_Instructions to follow_. Using the listing below, select the lines with the word "chromogen" and copy them.

####################

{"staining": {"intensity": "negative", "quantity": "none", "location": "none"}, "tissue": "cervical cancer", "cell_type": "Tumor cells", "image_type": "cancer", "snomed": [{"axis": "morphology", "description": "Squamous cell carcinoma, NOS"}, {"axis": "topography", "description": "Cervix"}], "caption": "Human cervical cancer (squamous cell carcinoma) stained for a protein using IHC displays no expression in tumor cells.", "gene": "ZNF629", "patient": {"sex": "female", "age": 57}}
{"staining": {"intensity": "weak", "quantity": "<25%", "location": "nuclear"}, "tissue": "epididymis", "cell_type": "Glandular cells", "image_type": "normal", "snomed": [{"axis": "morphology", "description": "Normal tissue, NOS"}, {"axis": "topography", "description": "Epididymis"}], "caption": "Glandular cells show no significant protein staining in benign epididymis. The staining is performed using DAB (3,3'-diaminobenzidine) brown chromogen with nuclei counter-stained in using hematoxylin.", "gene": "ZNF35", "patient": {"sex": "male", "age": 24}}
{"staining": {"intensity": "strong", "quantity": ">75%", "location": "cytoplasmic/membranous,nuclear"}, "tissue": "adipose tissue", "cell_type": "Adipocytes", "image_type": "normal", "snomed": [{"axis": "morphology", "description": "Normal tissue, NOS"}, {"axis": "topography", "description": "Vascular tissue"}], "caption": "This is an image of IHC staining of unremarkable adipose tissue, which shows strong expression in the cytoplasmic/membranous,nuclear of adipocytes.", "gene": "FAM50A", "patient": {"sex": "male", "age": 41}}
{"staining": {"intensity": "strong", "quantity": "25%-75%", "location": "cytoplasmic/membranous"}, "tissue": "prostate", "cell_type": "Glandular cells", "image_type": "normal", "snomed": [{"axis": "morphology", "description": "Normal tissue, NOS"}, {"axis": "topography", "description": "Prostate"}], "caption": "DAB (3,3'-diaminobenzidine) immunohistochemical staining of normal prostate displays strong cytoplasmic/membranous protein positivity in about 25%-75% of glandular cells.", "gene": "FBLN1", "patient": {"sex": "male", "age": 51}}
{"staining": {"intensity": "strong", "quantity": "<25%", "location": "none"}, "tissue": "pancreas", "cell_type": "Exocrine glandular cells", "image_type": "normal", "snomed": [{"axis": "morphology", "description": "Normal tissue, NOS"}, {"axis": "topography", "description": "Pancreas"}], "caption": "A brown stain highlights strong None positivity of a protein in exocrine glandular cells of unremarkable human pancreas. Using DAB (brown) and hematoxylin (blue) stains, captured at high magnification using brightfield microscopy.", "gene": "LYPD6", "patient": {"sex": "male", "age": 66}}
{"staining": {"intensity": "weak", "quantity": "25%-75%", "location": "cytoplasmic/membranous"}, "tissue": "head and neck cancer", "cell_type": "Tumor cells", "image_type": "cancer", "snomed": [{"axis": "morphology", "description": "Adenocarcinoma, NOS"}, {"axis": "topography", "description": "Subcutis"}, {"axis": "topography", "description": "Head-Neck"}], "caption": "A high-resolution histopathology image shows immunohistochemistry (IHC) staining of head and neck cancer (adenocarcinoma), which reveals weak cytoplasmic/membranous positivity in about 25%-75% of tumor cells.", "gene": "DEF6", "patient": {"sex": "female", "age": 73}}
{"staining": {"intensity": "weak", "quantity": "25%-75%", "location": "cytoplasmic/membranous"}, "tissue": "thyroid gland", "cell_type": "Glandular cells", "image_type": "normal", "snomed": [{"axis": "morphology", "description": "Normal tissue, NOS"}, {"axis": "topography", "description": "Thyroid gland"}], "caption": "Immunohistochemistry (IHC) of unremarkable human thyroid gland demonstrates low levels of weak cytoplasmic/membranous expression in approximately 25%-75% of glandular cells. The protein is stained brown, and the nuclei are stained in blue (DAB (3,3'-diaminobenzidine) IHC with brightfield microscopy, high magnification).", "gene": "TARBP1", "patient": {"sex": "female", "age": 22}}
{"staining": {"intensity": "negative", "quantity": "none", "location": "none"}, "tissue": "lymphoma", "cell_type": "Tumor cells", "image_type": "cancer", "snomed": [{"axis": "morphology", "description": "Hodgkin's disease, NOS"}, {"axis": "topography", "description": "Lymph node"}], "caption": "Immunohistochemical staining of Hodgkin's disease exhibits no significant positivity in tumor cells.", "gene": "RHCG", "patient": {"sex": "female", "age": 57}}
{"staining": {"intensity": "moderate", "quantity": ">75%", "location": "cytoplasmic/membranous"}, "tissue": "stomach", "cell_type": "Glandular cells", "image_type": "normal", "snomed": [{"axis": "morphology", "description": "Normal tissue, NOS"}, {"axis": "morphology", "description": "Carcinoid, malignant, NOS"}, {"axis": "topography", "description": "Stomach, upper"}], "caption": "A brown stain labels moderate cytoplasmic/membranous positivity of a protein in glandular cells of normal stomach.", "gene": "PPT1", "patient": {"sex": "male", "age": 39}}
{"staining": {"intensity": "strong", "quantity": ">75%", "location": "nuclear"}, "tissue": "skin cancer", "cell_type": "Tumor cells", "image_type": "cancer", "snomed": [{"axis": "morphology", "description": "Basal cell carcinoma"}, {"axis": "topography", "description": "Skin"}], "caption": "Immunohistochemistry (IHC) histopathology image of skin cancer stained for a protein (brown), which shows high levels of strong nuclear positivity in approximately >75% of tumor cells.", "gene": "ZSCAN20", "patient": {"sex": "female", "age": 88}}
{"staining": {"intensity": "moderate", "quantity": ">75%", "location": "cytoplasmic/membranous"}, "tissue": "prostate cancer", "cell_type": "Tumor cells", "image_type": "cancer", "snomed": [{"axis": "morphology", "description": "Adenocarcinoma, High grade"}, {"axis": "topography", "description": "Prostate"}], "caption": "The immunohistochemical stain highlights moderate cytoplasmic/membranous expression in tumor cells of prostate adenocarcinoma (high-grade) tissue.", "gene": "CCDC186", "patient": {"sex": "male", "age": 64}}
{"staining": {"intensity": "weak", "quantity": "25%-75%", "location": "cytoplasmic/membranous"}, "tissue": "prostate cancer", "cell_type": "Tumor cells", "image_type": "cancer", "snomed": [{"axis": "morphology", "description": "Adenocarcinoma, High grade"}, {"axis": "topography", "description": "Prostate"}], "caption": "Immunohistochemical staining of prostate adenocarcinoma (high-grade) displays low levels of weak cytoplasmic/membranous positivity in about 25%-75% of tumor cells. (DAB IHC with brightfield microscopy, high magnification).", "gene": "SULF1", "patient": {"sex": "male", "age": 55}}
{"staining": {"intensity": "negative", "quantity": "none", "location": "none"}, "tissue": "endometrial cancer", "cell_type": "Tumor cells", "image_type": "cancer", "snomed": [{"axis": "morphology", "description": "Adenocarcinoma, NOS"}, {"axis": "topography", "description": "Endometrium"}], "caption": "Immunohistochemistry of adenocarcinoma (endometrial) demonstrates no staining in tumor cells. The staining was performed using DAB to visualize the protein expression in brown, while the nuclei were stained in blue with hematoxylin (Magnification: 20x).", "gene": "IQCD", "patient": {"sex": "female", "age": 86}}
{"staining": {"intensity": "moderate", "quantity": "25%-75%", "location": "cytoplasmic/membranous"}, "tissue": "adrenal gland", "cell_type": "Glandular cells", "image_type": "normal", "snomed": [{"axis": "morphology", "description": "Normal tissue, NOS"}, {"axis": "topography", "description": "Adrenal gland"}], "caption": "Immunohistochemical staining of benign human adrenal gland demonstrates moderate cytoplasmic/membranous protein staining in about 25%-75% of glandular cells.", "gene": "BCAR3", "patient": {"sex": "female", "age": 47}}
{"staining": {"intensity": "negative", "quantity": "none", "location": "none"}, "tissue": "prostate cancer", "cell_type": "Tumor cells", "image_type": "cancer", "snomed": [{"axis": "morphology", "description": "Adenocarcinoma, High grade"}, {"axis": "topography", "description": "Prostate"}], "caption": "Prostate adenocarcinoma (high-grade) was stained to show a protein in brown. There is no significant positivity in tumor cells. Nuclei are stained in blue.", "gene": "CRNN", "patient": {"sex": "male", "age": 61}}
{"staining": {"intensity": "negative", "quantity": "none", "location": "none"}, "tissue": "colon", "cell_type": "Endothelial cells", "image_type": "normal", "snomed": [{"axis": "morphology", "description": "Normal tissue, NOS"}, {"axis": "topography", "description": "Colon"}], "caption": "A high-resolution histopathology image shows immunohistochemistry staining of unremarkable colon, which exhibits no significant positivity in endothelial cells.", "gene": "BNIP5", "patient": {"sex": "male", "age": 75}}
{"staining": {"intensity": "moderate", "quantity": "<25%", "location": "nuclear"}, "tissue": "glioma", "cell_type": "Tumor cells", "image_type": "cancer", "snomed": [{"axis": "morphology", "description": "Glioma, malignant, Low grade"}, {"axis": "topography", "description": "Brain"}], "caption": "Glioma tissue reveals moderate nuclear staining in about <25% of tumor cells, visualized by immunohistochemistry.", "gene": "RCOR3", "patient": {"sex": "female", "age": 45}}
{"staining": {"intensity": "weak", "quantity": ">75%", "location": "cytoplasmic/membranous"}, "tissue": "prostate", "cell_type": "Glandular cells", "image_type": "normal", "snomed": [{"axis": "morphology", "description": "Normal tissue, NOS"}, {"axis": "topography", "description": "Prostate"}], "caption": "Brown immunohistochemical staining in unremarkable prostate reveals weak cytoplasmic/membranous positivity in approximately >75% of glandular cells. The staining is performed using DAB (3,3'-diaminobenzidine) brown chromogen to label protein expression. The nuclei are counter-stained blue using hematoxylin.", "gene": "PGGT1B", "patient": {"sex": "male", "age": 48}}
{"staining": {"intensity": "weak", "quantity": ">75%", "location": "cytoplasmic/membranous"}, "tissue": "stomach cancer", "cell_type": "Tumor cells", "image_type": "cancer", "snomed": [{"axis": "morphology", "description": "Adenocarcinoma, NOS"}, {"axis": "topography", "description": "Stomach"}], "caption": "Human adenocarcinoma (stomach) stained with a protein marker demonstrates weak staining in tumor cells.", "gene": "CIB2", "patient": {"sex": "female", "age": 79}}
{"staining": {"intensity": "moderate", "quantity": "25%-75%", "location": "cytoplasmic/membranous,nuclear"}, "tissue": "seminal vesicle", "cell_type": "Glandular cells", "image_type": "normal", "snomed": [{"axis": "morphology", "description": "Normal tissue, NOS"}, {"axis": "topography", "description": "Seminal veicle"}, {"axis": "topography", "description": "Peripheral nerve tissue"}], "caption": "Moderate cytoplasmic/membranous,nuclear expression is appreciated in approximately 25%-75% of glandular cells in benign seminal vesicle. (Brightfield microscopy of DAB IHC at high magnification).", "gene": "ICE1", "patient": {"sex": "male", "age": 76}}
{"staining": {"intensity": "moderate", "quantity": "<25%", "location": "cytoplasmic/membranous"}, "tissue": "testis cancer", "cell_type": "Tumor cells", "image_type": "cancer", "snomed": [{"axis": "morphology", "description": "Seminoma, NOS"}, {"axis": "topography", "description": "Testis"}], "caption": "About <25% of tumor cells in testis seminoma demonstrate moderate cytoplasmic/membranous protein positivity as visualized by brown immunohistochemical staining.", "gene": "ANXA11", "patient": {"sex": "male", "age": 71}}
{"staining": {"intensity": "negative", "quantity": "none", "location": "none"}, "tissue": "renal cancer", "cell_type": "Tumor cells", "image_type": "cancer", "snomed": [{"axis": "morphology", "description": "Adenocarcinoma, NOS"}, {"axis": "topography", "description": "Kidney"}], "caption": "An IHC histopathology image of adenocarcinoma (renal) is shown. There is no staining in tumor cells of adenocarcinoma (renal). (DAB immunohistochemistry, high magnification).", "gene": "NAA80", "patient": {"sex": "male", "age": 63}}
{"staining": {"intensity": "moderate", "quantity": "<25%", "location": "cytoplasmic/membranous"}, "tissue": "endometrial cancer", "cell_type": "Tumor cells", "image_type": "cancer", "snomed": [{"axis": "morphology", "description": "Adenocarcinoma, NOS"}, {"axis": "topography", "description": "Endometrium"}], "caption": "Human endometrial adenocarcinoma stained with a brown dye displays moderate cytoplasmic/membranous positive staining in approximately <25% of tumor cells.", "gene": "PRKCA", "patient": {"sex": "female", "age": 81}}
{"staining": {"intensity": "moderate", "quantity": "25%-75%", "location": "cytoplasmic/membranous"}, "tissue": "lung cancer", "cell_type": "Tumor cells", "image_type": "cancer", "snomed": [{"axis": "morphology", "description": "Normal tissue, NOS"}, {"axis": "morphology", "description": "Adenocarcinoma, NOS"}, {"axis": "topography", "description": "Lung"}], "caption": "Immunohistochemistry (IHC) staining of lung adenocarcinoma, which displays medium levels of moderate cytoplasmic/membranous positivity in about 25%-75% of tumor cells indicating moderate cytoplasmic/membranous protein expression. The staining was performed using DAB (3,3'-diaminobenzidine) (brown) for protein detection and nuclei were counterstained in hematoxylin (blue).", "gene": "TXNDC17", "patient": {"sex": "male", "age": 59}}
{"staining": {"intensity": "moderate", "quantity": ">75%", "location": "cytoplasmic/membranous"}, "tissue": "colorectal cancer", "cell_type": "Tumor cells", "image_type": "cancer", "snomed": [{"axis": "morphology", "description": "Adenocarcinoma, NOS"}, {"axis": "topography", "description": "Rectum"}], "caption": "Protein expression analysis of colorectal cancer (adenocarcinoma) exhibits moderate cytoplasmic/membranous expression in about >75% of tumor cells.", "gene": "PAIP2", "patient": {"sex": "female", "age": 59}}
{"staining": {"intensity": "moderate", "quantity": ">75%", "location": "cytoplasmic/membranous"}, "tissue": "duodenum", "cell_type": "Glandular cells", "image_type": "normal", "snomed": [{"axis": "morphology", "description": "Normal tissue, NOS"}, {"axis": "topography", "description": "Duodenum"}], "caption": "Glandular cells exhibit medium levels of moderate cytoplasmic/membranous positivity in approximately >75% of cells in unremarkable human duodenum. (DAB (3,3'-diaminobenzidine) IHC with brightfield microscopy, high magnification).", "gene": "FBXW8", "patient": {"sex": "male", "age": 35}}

####################

_Your solution_.
{"staining": {"intensity": "weak", "quantity": "<25%", "location": "nuclear"}, "tissue": "epididymis", "cell_type": "Glandular cells", "image_type": "normal", "snomed": [{"axis": "morphology", "description": "Normal tissue, NOS"}, {"axis": "topography", "description": "Epididymis"}], "caption": "Glandular cells show no significant protein staining in benign epididymis. The staining is performed using DAB (3,3'-diaminobenzidine) brown chromogen with nuclei counter-stained in using hematoxylin.", "gene": "ZNF35", "patient": {"sex": "male", "age": 24}}
{"staining": {"intensity": "weak", "quantity": ">75%", "location": "cytoplasmic/membranous"}, "tissue": "prostate", "cell_type": "Glandular cells", "image_type": "normal", "snomed": [{"axis": "morphology", "description": "Normal tissue, NOS"}, {"axis": "topography", "description": "Prostate"}], "caption": "Brown immunohistochemical staining in unremarkable prostate reveals weak cytoplasmic/membranous positivity in approximately >75% of glandular cells. The staining is performed using DAB (3,3'-diaminobenzidine) brown chromogen to label protein expression. The nuclei are counter-stained blue using hematoxylin.", "gene": "PGGT1B", "patient": {"sex": "male", "age": 48}}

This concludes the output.